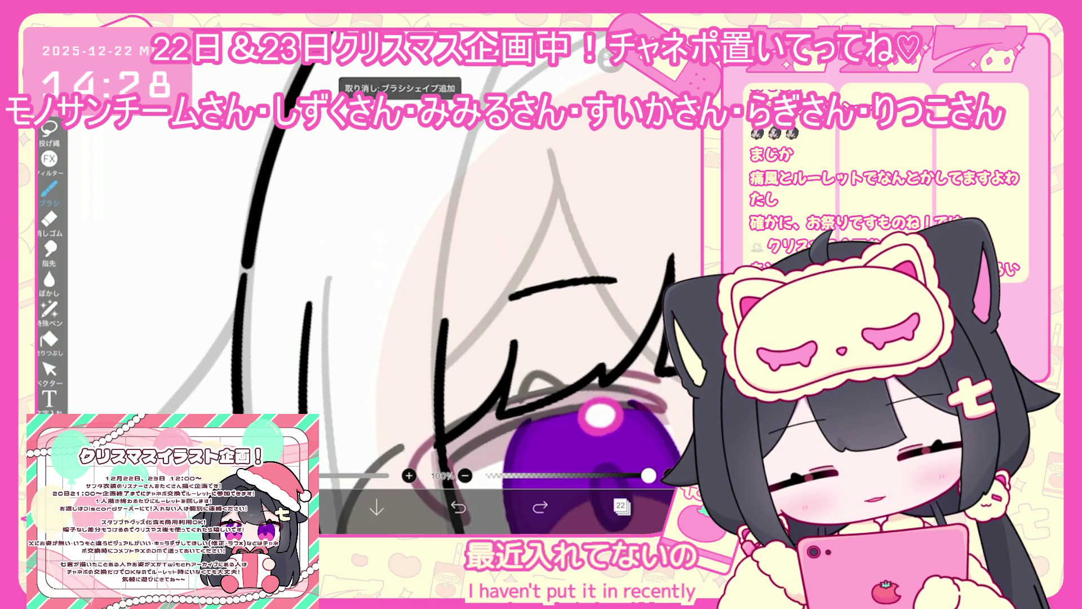
pyautogui.moveTo(310, 352); pyautogui.dragTo(382, 341)
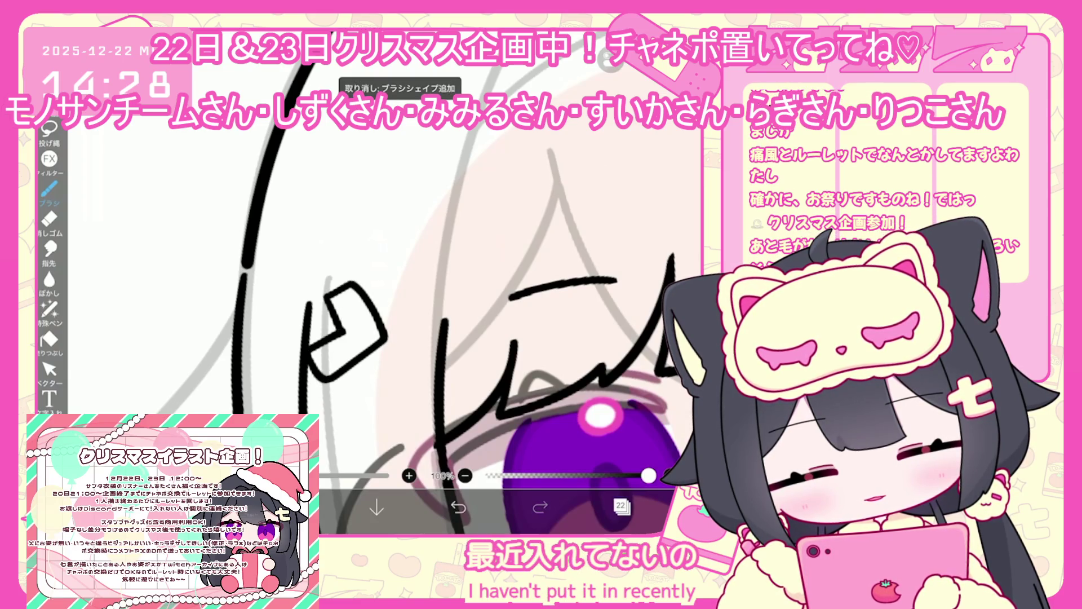
pyautogui.press('ctrl+z')
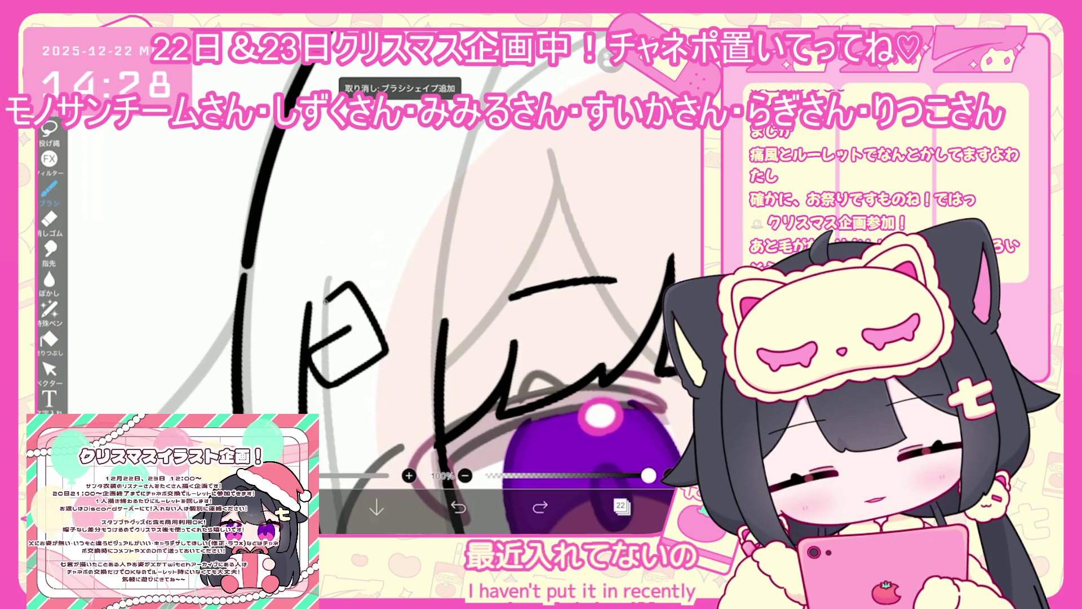
pyautogui.press('ctrl+z')
# Step: Draw the chevron-shaped hair-clip outline beside the eye, redrawing its lower edge
pyautogui.moveTo(315, 362)
pyautogui.mouseDown()
pyautogui.moveTo(343, 388)
pyautogui.moveTo(364, 297)
pyautogui.mouseUp()
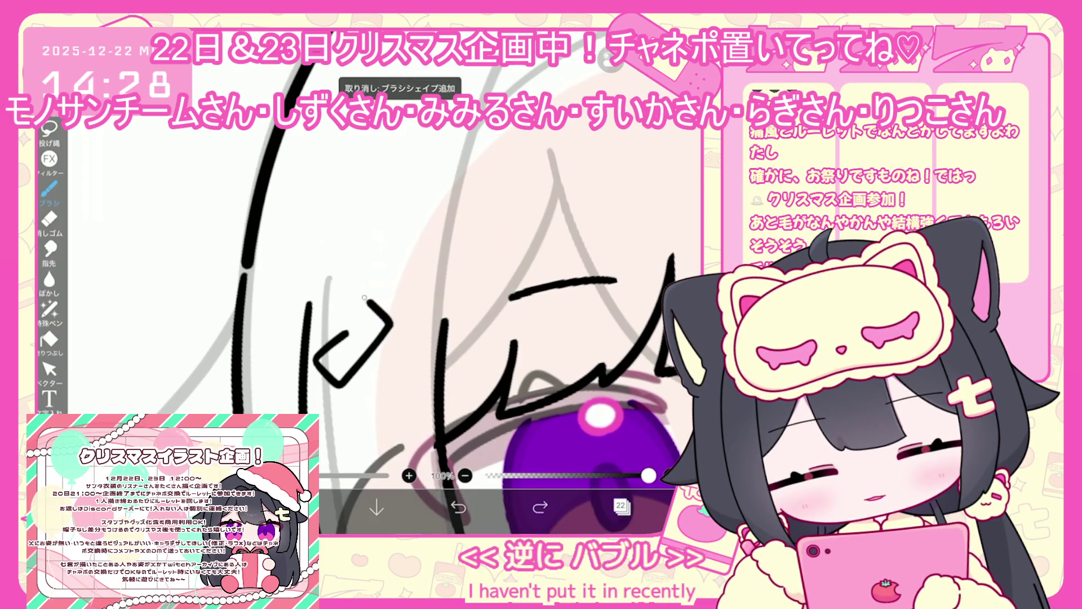
pyautogui.scroll(5, 364, 297)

§ **Exercise description**
Retype exactly, and only, the lines from the one containing "pyautogui.moveTo(343, 388)" through the end of the records above. Pictures stay out of the copy.

§ **Your solution**
pyautogui.moveTo(343, 388)
pyautogui.moveTo(364, 297)
pyautogui.mouseUp()
pyautogui.scroll(5, 364, 297)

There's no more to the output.